Work to be completed: Report each line of the data that contains the string "pixels".

The data:
------------
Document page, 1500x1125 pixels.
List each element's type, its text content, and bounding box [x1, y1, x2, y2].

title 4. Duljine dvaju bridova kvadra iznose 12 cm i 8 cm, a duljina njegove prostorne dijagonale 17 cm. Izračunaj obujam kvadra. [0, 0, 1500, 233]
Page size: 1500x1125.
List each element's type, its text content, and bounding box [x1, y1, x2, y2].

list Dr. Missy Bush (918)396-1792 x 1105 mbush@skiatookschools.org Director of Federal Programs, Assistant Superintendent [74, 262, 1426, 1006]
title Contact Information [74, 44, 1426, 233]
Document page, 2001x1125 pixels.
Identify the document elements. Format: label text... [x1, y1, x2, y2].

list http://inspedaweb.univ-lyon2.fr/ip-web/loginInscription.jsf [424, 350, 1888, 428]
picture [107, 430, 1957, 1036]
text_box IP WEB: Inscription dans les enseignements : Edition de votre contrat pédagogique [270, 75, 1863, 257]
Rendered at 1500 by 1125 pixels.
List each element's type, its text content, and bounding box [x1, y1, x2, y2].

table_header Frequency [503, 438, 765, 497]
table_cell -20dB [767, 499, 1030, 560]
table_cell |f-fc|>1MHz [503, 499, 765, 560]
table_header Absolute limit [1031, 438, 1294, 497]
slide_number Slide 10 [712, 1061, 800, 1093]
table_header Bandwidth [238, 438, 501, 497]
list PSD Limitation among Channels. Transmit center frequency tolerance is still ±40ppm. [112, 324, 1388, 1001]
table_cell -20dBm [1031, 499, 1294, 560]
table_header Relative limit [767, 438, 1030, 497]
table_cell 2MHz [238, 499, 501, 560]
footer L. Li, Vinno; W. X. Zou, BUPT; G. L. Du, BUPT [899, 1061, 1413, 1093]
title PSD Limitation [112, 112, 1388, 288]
------------
Answer for this exercise:
Document page, 1500x1125 pixels.
Document page, 2001x1125 pixels.
Rendered at 1500 by 1125 pixels.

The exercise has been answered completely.